## Excerpted passage
• • •
As the Ethereum Foundation released its new fiscal policy and proposed the goal of "cost reduction and efficiency improvement," a series of noteworthy movements have also emerged in the market. Internal personnel adjustments within the foundation, strategic bets on ETH in the capital market, and a temporary rebound in the ETH/BTC exchange rate intertwine to create a more complex ecological structure. The community has engaged in extensive discussions, with opinions resonating between consensus and divergence.
On June 3, EF announced the layoff of some research personnel and restructured the original research team into a new department called "Protocol," focusing resources on three major technical directions: L1 scaling, blob expansion, and UX improvement. The official positioning of this move is as an optimization of resource allocation; on one hand, it involves laying off some research personnel, particularly those teams that have long remained in the theoretical stage; on the other hand, it introduces a stricter accountability mechanism, requiring rapid transformation of research results into actual outputs. Co-Executive Director Hsiao-Wei Weng stated on social media X that he hopes the new structure can drive core projects to progress more efficiently.
Previously, the criticism of the Ethereum Foundation (EF) had been prolonged, and the weak performance of Ethereum over the past few months has further fueled community dissatisfaction. Many prominent investors and developers have expressed their opinions and discontent with EF, and some core members have left EF, redirecting their research and resources outside the foundation, indicating that internal divisions within EF have reached an irreconcilable point, pushing EF directly into the spotlight.
Related Reading: 《Core Members Leave to Establish "Copycat EF," How Long Can the Ethereum Foundation Last?》
As a result, some voices in the community view the restructuring of the Ethereum Foundation as a "self-correction" in response to external criticism. Other developers point out that this is a necessary focus adjustment, expected to concentrate more power on the core evolution of the protocol layer.
Almost simultaneously, the US-listed company SharpLink Gaming announced its Ethereum treasury reserve strategy, planning to raise $425 million for long-term ETH holdings, with the leading investor being Consensys, an important technical driver in the Ethereum ecosystem. This operation, referred to as the "ETH version of MicroStrategy," is interpreted in the community as a repricing of Ethereum by traditional capital markets and is seen as Consensys publicly endorsing its technical route.
SharpLink's large bet quickly boosted market confidence; after the announcement on May 28, the ETH price rose 4% within 24 hours, reaching $2,639, with a cumulative increase of 50% over the past month.
• • •
## Listed entries
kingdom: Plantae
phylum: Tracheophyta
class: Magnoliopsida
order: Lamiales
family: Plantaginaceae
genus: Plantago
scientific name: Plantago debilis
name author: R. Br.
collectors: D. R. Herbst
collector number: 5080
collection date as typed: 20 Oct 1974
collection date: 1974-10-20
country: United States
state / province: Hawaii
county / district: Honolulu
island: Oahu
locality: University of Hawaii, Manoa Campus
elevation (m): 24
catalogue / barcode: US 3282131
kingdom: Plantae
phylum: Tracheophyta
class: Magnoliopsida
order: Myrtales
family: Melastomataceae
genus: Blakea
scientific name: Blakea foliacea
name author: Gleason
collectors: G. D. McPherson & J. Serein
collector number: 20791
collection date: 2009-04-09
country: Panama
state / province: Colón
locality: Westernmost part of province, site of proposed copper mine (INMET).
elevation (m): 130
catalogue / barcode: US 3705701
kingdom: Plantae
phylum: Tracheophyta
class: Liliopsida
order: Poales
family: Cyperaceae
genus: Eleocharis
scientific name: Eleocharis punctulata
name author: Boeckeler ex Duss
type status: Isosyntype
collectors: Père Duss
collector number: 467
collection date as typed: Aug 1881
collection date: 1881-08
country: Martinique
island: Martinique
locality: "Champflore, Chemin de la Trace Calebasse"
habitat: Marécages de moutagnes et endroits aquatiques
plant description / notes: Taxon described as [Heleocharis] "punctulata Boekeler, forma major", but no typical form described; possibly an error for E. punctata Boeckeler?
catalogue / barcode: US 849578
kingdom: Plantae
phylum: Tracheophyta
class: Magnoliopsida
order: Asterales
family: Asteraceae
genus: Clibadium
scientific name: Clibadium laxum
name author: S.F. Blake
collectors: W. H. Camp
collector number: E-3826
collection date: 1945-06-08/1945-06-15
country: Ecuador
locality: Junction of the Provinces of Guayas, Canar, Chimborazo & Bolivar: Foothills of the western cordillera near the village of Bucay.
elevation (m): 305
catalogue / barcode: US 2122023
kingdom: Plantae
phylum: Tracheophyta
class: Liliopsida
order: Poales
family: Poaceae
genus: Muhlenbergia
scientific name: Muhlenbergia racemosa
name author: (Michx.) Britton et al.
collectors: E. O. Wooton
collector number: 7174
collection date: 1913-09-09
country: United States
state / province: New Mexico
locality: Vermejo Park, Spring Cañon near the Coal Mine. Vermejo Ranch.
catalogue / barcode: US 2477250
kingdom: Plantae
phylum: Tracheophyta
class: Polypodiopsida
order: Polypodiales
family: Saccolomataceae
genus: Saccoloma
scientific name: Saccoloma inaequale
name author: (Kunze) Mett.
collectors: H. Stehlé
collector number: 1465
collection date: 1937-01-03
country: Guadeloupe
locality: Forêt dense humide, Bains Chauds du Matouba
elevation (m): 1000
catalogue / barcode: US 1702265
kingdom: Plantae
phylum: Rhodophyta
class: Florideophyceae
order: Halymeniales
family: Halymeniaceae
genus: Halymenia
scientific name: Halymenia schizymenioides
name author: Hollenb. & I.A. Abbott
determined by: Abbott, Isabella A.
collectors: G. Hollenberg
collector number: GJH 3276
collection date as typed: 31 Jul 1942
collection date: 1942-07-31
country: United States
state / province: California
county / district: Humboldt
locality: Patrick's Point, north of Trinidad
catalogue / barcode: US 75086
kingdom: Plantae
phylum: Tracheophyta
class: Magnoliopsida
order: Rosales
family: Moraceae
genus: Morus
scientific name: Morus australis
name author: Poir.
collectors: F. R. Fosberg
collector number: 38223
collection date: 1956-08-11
• • •
## Problem description
In the text on the Ethereum Foundation's restructuring, what is the name of the new department formed from the original research team?

## The answer
It is called "Protocol."